The adjustment on those D2 coilovers looks like it has separate bump and rebound adjustments, is that correct?


----------



## lshadoff (Nov 26, 2002)

cozzmo said:


> The adjustment on those D2 coilovers looks like it has separate bump and rebound adjustments, is that correct?


There is only one adjustment which varies compression and rebound together. The bottom portion of the adjuster is just a reference scale.

Lew


----------



## jeffinbham (Nov 1, 2003)

thanks for the write up. i am hoping to install my basics this weekend, if i can fix my axle tomorrow. your tutorial will def. be used as reference.


----------



## Radioaktiv (Feb 12, 2004)

damn lew
those look really good

if you dont mind me asking, how much did those run you?


----------



## lshadoff (Nov 26, 2002)

Radioaktiv said:


> damn lew
> those look really good
> 
> if you dont mind me asking, how much did those run you?


I bought them on eBay for $760 delivered. The same vendor (urbanimport.com) is now selling them for $1080.

Lew


----------



## Radioaktiv (Feb 12, 2004)

bleh

well at least you got them at the reasonable price

they look very good
and everything is adjustable 

i'll have to get a ride at the convention


----------



## lshadoff (Nov 26, 2002)

Don't be discouraged. Contact Mike at urbanimport.com and see if he'll do a group deal.

Lew


----------



## Radioaktiv (Feb 12, 2004)

eh i wouldnt have the money for a few months anyhow
got bigger problems with my POS lately 
my wallet keeps getting lighter and lighter


----------



## Binger (Aug 29, 2002)

looks nice...you'll feel the small bumps more because most "pro-style" suspensions give more driver feed back. Not necissarilly bad, just can be annoying...but its one of the tradeoffs for much better handeling.


----------



## 1beatsentra (Nov 3, 2004)

hey who makes the d2 coilovers and a link would be great too.


----------



## lshadoff (Nov 26, 2002)

1beatsentra said:


> hey who makes the d2 coilovers and a link would be great too.

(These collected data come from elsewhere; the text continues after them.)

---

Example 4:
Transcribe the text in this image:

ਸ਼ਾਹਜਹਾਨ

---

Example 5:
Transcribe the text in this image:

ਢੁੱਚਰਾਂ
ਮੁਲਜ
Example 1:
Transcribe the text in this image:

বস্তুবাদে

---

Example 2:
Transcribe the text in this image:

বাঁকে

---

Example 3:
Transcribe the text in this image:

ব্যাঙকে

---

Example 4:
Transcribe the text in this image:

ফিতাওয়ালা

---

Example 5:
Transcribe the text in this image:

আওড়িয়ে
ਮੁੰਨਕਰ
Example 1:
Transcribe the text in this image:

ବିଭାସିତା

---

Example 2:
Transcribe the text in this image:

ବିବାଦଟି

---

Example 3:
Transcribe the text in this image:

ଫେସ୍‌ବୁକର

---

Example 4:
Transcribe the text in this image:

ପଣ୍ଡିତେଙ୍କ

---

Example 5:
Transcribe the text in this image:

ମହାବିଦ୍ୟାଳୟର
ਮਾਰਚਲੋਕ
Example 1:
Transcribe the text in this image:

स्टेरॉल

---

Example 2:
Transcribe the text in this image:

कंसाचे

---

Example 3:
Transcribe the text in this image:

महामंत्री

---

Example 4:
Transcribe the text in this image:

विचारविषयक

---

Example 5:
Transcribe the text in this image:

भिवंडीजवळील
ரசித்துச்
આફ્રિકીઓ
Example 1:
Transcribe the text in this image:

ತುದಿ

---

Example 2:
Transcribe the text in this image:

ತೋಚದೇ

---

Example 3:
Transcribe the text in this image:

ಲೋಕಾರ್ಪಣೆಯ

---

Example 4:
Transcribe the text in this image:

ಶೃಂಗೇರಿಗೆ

D2 Racing Sports makes them.

I got them on eBay from these guys for $760 shipped:
http://cgi.ebay.com/ebaymotors/ws/e...tem=7936087803&category=33586&sspagename=WDVW

Lew


----------



## Nostrodomas (Jun 15, 2002)

Damn looks like a sweet system. Is the adjustment still comming loose, and making that noise?


----------



## lshadoff (Nov 26, 2002)

Nostrodomas said:


> Damn looks like a sweet system. Is the adjustment still comming loose, and making that noise?


The locking ring hasn't loosened since I got it tightened correctly. There may have been a small burr on one of the rings which prevented it from tightening all the way. There is no noise coming from the suspension, now. 

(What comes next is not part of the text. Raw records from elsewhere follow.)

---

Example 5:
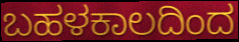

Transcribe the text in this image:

ಬಹಳಕಾಲದಿಂದ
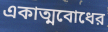
একাত্মবোধের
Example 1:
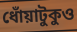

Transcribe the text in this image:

ধোঁয়াটুকুও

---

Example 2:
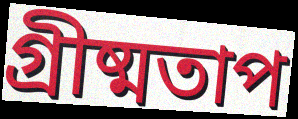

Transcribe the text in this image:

গ্রীষ্মতাপ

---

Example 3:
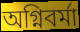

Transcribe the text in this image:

অগ্নিবর্মা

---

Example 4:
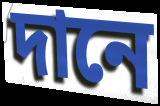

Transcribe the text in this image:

দানে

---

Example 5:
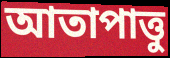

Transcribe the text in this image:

আতাপাত্তু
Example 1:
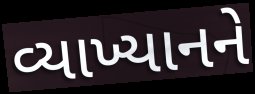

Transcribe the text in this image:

વ્યાખ્યાનને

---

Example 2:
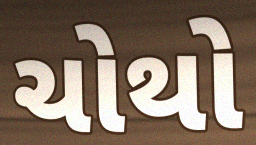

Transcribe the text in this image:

ચોથો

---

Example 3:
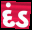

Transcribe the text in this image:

દંડ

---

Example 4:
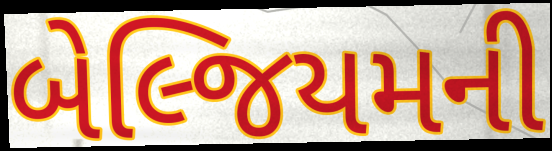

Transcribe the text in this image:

બેલ્જિયમની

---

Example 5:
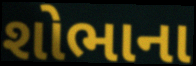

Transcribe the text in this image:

શોભાના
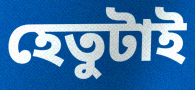
হেতুটাই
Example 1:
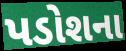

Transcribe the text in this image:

પડોશના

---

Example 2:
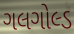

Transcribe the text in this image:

ગલગોલ્ડ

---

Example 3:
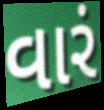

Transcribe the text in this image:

વારં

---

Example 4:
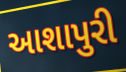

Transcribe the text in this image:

આશાપુરી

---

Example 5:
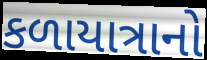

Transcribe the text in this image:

કળાયાત્રાનો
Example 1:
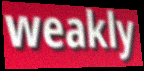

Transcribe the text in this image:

weakly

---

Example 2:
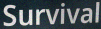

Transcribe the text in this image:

Survival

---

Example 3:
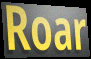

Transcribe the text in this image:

Roar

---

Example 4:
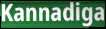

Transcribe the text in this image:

Kannadiga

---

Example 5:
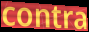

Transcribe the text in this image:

contra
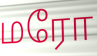
மரோ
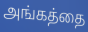
அங்கத்தை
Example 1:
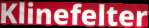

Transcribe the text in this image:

Klinefelter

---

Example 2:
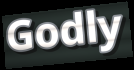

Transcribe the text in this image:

Godly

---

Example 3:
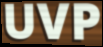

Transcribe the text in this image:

UVP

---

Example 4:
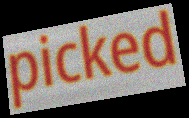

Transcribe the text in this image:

picked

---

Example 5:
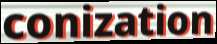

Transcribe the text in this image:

conization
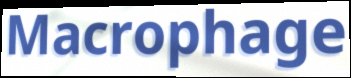
Macrophage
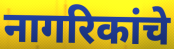
नागरिकांचे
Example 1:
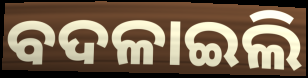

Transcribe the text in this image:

ବଦଳାଇଲି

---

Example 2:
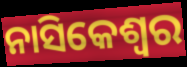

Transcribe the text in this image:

ନାସିକେଶ୍ୱର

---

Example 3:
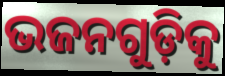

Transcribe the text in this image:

ଭଜନଗୁଡ଼ିକୁ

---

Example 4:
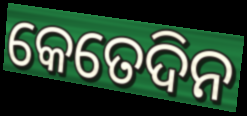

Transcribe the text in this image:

କେତେଦିନ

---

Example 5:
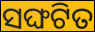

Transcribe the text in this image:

ସଙ୍ଘଟିତ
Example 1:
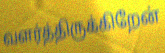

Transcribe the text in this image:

வளர்த்திருக்கிறேன்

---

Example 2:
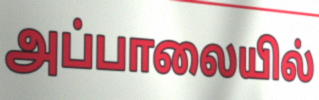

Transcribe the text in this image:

அப்பாலையில்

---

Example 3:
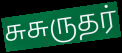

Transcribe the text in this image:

சுசுருதர்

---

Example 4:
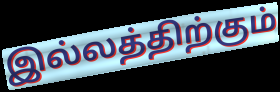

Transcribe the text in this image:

இல்லத்திற்கும்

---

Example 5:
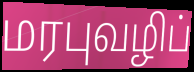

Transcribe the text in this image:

மரபுவழிப்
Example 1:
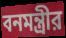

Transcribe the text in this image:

বনমন্ত্রীর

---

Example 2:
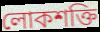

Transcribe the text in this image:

লোকশক্তি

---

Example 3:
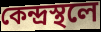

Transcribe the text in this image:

কেন্দ্রস্থলে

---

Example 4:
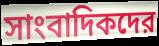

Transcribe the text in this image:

সাংবাদিকদের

I increased the damping on the rear shocks 1/2 turn, and that cured the pogoing 
when going over regularly spaced road irregularities, like on some overpasses. 

The ride is very stiff with the 7K/5K F/R springs. 

Lew


----------



## SeR.NisSUN (Sep 29, 2004)

*i got them suspension on my b13 too *

yea im enjoyin my D2 suspension and my konig wheels :thumbup: :fluffy: i need to take some pics of my suspension on my car for now u can see this much 


http://www.cardomain.com/memberpage/715875


----------